[[ Data for processing, beginning ]]

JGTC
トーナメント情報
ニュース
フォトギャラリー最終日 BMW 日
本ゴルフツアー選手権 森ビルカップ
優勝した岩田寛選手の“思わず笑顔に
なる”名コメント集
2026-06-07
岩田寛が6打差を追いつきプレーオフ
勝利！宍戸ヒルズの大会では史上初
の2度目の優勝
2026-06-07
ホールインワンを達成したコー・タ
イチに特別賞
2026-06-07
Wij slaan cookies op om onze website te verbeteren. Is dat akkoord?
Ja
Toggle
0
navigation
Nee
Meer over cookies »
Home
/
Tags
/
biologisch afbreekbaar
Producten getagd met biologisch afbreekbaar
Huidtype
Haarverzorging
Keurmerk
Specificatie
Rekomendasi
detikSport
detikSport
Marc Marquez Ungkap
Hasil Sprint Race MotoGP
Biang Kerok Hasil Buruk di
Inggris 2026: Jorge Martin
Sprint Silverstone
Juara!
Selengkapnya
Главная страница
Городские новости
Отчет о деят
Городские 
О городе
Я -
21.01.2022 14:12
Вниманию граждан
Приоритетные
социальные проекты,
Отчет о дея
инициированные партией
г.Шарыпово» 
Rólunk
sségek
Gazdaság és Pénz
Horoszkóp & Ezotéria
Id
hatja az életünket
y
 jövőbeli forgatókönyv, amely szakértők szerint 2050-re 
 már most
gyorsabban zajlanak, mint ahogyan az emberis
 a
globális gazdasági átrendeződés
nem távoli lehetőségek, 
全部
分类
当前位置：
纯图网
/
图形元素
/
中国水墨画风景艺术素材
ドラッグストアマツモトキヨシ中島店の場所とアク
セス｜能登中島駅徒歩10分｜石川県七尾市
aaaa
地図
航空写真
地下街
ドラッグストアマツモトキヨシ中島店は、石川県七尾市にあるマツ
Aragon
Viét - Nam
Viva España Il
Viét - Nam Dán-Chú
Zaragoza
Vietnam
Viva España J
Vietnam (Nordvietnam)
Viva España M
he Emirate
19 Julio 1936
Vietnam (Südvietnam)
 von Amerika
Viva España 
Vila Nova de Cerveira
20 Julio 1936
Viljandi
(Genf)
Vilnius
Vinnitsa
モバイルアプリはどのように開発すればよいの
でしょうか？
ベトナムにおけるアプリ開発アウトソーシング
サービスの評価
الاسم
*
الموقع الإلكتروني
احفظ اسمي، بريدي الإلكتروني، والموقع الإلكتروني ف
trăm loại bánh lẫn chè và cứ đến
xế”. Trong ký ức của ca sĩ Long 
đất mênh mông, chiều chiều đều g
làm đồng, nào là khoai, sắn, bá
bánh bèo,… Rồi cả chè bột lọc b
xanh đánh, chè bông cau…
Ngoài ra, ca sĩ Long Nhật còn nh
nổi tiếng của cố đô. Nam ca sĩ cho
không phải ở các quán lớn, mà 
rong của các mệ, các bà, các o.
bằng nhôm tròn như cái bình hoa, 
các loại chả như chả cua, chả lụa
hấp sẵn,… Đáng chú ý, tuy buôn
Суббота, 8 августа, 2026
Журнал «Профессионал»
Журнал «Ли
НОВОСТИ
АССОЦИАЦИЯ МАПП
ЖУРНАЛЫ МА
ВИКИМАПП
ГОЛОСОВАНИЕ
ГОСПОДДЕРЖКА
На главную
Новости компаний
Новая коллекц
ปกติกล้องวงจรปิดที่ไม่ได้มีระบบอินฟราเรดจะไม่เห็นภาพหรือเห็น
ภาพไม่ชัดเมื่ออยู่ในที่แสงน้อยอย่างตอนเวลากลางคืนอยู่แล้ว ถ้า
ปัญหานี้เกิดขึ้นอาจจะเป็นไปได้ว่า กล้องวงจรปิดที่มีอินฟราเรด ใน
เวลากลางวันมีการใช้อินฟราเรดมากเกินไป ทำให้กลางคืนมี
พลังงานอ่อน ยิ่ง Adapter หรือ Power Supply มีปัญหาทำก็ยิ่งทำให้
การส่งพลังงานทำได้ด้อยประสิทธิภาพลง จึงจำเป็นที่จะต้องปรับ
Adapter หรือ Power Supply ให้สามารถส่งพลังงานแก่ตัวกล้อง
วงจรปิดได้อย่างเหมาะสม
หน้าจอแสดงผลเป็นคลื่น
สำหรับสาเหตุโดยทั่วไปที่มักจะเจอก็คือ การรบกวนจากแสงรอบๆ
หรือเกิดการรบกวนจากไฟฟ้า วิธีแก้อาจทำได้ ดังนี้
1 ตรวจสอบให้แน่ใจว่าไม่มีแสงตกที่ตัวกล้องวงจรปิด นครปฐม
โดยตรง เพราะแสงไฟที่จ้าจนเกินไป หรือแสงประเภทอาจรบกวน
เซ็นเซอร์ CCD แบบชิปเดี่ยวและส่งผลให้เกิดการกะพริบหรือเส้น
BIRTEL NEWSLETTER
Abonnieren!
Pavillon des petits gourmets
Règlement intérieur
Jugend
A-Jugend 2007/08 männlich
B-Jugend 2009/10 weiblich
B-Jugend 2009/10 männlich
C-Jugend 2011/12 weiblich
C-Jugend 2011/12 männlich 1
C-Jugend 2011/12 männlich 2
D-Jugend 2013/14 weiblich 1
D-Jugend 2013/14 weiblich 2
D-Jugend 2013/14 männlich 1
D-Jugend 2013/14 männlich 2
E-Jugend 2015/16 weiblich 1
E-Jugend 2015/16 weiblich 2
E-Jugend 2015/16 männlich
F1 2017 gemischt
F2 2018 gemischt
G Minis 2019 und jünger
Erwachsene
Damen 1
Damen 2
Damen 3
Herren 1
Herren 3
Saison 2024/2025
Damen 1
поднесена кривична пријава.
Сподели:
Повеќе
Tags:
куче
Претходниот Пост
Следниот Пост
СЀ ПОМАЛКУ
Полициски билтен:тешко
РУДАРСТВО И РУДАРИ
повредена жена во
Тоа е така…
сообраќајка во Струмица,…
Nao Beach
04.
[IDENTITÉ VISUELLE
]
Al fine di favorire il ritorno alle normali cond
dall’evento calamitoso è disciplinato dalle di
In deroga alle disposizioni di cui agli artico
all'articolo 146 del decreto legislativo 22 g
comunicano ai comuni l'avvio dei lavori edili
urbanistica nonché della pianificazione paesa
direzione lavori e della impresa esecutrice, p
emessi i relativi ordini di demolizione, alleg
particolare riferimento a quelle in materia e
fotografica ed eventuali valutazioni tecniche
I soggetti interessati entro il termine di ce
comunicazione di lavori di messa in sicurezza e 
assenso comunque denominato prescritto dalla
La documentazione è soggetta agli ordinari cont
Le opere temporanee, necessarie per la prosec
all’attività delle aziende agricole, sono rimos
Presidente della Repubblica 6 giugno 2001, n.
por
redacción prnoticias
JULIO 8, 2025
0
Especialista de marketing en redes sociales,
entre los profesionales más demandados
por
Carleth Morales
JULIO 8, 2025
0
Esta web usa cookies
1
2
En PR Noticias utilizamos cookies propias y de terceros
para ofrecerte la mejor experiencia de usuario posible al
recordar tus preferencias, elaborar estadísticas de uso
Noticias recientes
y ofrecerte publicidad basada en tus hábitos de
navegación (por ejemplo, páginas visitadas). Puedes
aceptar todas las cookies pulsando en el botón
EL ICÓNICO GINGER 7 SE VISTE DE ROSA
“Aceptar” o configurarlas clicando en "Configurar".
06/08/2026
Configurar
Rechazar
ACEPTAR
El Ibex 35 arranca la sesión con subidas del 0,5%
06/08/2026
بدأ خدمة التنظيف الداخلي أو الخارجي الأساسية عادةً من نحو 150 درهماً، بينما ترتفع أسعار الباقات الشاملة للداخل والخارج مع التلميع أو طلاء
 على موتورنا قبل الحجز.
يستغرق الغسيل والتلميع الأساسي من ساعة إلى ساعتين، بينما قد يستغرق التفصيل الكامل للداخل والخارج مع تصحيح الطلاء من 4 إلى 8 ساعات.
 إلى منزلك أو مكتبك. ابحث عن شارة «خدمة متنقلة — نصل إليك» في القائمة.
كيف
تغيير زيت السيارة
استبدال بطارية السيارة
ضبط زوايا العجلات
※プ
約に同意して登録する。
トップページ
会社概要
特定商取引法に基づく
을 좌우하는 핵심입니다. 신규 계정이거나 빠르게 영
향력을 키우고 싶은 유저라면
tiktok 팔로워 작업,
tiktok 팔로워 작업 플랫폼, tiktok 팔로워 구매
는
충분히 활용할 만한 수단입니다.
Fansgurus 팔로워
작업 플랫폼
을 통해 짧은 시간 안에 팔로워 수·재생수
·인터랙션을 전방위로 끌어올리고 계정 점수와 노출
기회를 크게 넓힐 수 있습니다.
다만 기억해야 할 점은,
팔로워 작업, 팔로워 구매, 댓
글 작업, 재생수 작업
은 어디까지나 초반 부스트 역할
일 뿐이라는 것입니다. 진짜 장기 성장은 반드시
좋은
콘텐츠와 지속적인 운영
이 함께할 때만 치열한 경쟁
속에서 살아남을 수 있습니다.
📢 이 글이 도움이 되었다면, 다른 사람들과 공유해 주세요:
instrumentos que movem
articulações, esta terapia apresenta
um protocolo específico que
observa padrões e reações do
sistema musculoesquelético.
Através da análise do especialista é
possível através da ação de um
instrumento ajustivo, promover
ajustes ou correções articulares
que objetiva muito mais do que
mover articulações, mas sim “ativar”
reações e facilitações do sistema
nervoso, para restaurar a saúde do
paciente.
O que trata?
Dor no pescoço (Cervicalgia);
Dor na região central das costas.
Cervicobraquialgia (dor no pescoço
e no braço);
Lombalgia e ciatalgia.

[[ Data for processing, end ]]

Activity: Extract the stretch of the listing from its first line through the line containing "không phải ở các quán lớn, mà", including both ends, and reproduce those lines without any change.

Answer to this task:
JGTC
トーナメント情報
ニュース
フォトギャラリー最終日 BMW 日
本ゴルフツアー選手権 森ビルカップ
優勝した岩田寛選手の“思わず笑顔に
なる”名コメント集
2026-06-07
岩田寛が6打差を追いつきプレーオフ
勝利！宍戸ヒルズの大会では史上初
の2度目の優勝
2026-06-07
ホールインワンを達成したコー・タ
イチに特別賞
2026-06-07
Wij slaan cookies op om onze website te verbeteren. Is dat akkoord?
Ja
Toggle
0
navigation
Nee
Meer over cookies »
Home
/
Tags
/
biologisch afbreekbaar
Producten getagd met biologisch afbreekbaar
Huidtype
Haarverzorging
Keurmerk
Specificatie
Rekomendasi
detikSport
detikSport
Marc Marquez Ungkap
Hasil Sprint Race MotoGP
Biang Kerok Hasil Buruk di
Inggris 2026: Jorge Martin
Sprint Silverstone
Juara!
Selengkapnya
Главная страница
Городские новости
Отчет о деят
Городские 
О городе
Я -
21.01.2022 14:12
Вниманию граждан
Приоритетные
социальные проекты,
Отчет о дея
инициированные партией
г.Шарыпово» 
Rólunk
sségek
Gazdaság és Pénz
Horoszkóp & Ezotéria
Id
hatja az életünket
y
 jövőbeli forgatókönyv, amely szakértők szerint 2050-re 
 már most
gyorsabban zajlanak, mint ahogyan az emberis
 a
globális gazdasági átrendeződés
nem távoli lehetőségek, 
全部
分类
当前位置：
纯图网
/
图形元素
/
中国水墨画风景艺术素材
ドラッグストアマツモトキヨシ中島店の場所とアク
セス｜能登中島駅徒歩10分｜石川県七尾市
aaaa
地図
航空写真
地下街
ドラッグストアマツモトキヨシ中島店は、石川県七尾市にあるマツ
Aragon
Viét - Nam
Viva España Il
Viét - Nam Dán-Chú
Zaragoza
Vietnam
Viva España J
Vietnam (Nordvietnam)
Viva España M
he Emirate
19 Julio 1936
Vietnam (Südvietnam)
 von Amerika
Viva España 
Vila Nova de Cerveira
20 Julio 1936
Viljandi
(Genf)
Vilnius
Vinnitsa
モバイルアプリはどのように開発すればよいの
でしょうか？
ベトナムにおけるアプリ開発アウトソーシング
サービスの評価
الاسم
*
الموقع الإلكتروني
احفظ اسمي، بريدي الإلكتروني، والموقع الإلكتروني ف
trăm loại bánh lẫn chè và cứ đến
xế”. Trong ký ức của ca sĩ Long 
đất mênh mông, chiều chiều đều g
làm đồng, nào là khoai, sắn, bá
bánh bèo,… Rồi cả chè bột lọc b
xanh đánh, chè bông cau…
Ngoài ra, ca sĩ Long Nhật còn nh
nổi tiếng của cố đô. Nam ca sĩ cho
không phải ở các quán lớn, mà 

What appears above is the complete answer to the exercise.